I recently purchased a laptop that is running Intel Core i7-3630QM 2.4GHz. I installed the Speed Fan program and it says that my 4 cores are running at 57-60C with just chrome running. I game and while I haven't checked the temp with speedfan, I'm guessing it gets a bit higher. I looked up the processor and it says the t junction is 105C.

However I'm still nervous that I'm reducing the lifespan of my laptop/processor and it seems that some basic laptop coolers are quite affordable, $20-30 on Amazon. My computer costs $750 so I'm thinking that if the cooling pad can prolong the life of my laptop even by a little bit it would be worth it for $20. Do you guys think I should purchase a laptop cooling pad?


----------



## Khaoz123 (Aug 1, 2013)

If you want your PC to last longer go for a laptop cooler


----------



## WereBo (Apr 5, 2008)

Hi erniesliter :wave:

'Speedfan' isn't very accurate when used 'straight out the box', it needs a bit of calibrating first. You should find the temperatures listed in the BIOS (See the User-Manual to find which key to press, when booting up) but they're only the 'Idle' temps, when nothing is running.

A good (freeware) program to monitor your temperatures is 'HWMonitor' (*Link*), this will show the temperature of everything that has a heat-sensor fitted (usually CPU, graphics-chip, parts of the motherboard and hard-drives).

If you want to calibrate 'Speedfan', note the various temperatures on a bit of paper with Windows idle, then in 'Speedfan' click the 'Configure' button, on the next dialogue-box select the 'Advanced' tab along the top, select the chip to adjust from the drop-down list then select the entry in the box just below it. A display-bar appears along the bottom which is used to 'offset' the temperature reading (Up for negative offset, down for positive offset), use that to adjust the temperature so it's the same as what you noted from HWMonitor - You'll need to adjust each chip listed for total accuracy.

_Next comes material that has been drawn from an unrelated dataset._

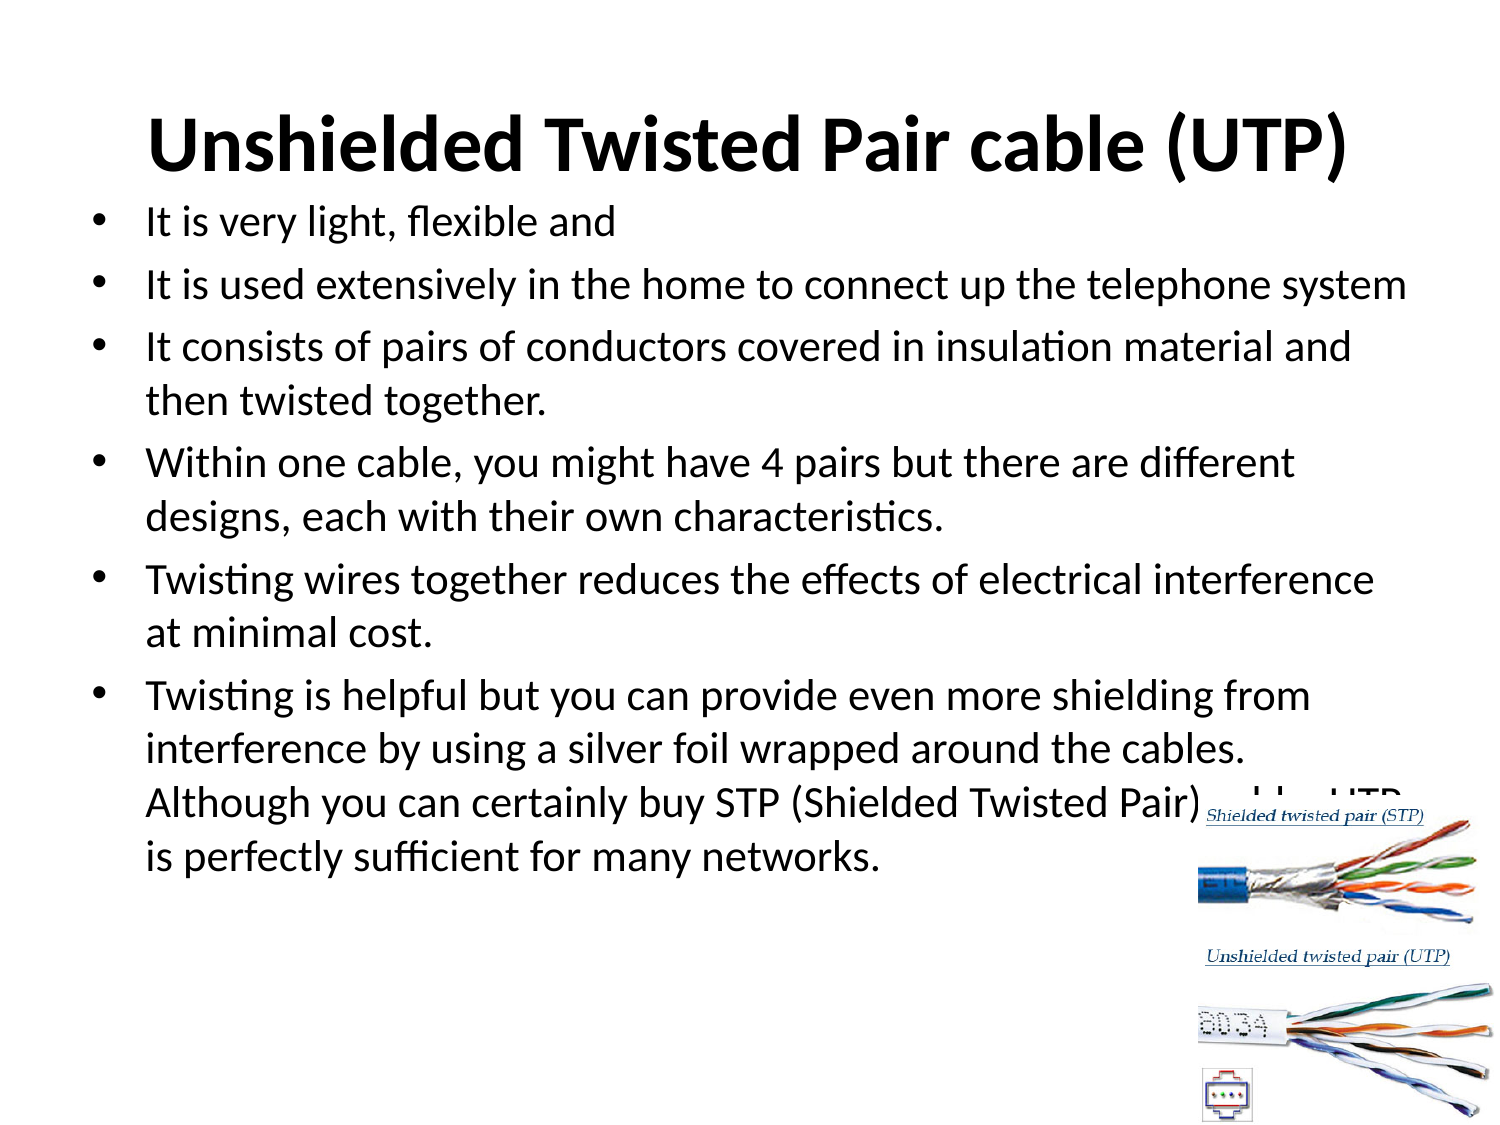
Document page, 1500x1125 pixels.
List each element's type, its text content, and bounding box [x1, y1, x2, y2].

list It is very light, flexible and It is used extensively in the home to connect up the telephone system It consists of pairs of conductors covered in insulation material and then twisted together. Within one cable, you might have 4 pairs but there are different designs, each with their own characteristics. Twisting wires together reduces the effects of electrical interference at minimal cost. Twisting is helpful but you can provide even more shielding from interference by using a silver foil wrapped around the cables. Although you can certainly buy STP (Shielded Twisted Pair) cable, UTP is perfectly sufficient for many networks. [76, 184, 1427, 927]
picture [1198, 795, 1500, 1125]
title Unshielded Twisted Pair cable (UTP) [75, 45, 1425, 233]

Having said that, laptops aren't really suitable for 'intensive' gaming, games usually max out the graphics-processor and the laptop can't dissipate the heat fast enough, unless you lower a lot of the graphics-detail within the game-options.

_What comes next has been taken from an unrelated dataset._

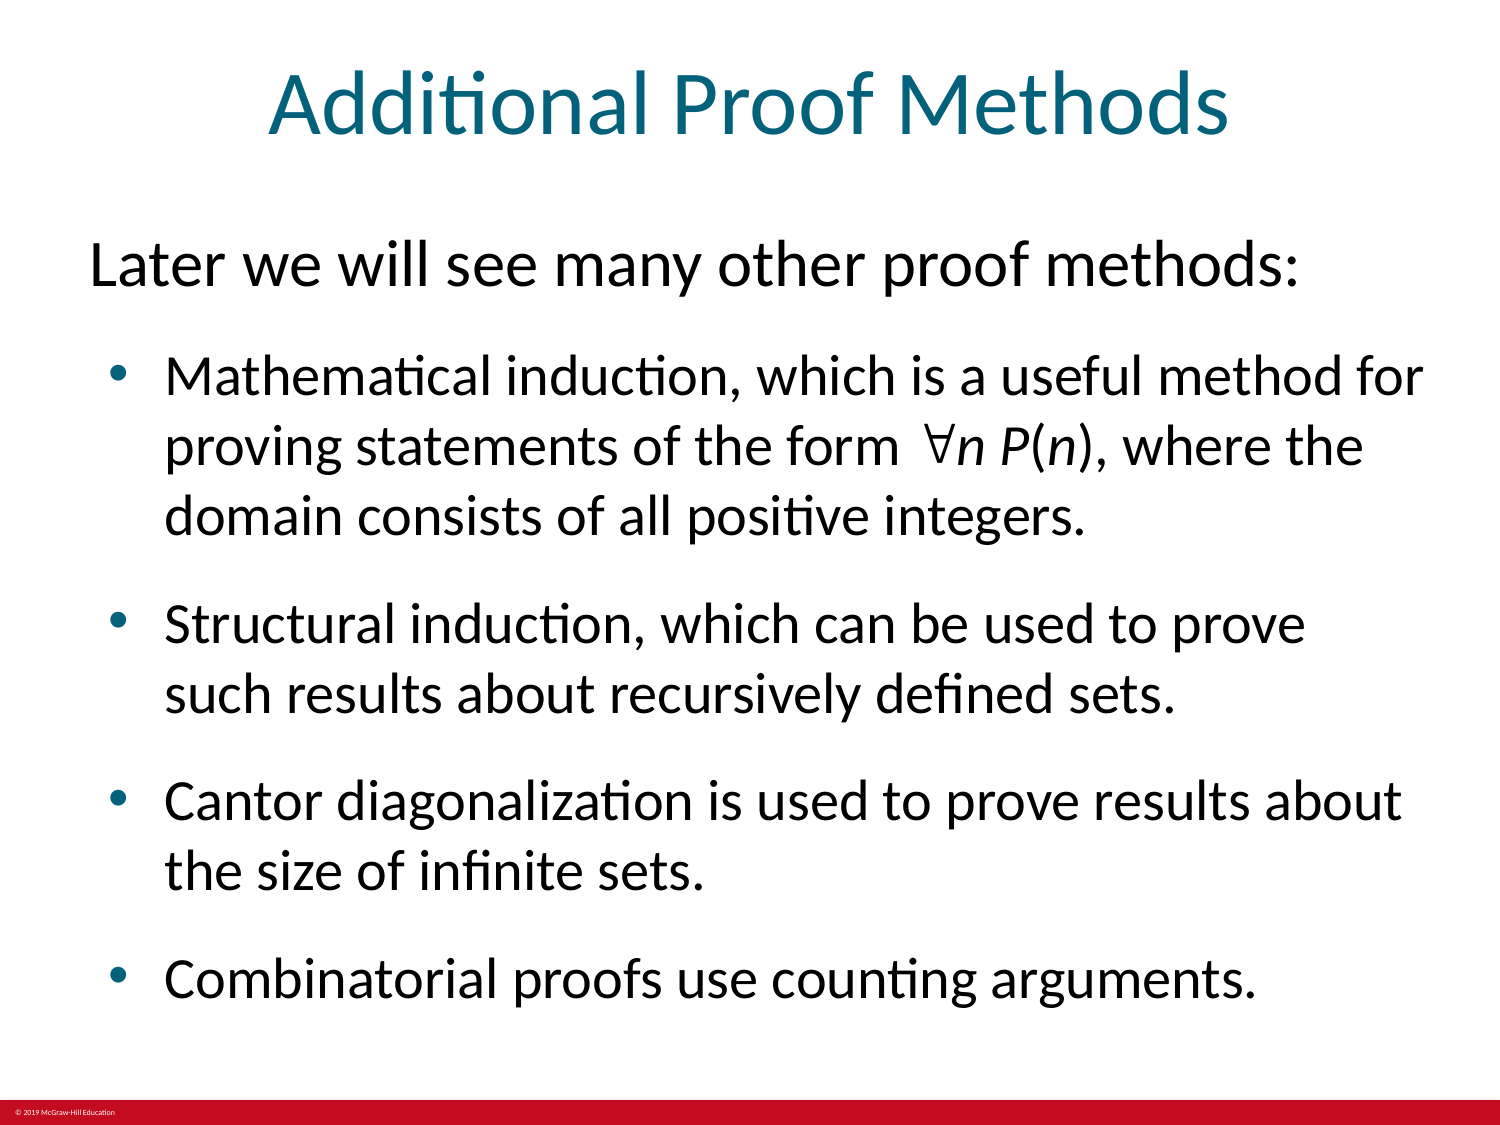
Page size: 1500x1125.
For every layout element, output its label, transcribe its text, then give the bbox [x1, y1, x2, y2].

title Additional Proof Methods [0, 0, 1500, 195]
list Later we will see many other proof methods: Mathematical induction, which is a useful method for proving statements of the form n P(n), where the domain consists of all positive integers. Structural induction, which can be used to prove such results about recursively defined sets. Cantor diagonalization is used to prove results about the size of infinite sets. Combinatorial proofs use counting arguments. [75, 212, 1440, 1075]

Laptop-coolers can help a lot, but try and select one that has the fan in the same area as the air-inlet on the bottom of the laptop, otherwise you'll end up with a hot laptop with a cool patch of plastic underneath :laugh: - Also, the laptop 'feet' tend to be a bit short, so raising the laptop up a bit can allow easier air-circulation under there, 1/4"-1/2" is adequate (Some plastic bottle-tops and a lump of 'Blu-Tack' is ideal :wink.


----------



## Tyree (May 10, 2009)

Laptop coolers can be effective but look for one as described by WereBo.
Speedfan is for fans and rarely renders accurate temp readings. The Bios is commonly the most accurate and HWMonitor is good for monitoring.
Laptops are deigned intended for convenience and , regardless of the advertisements, not gaming.


----------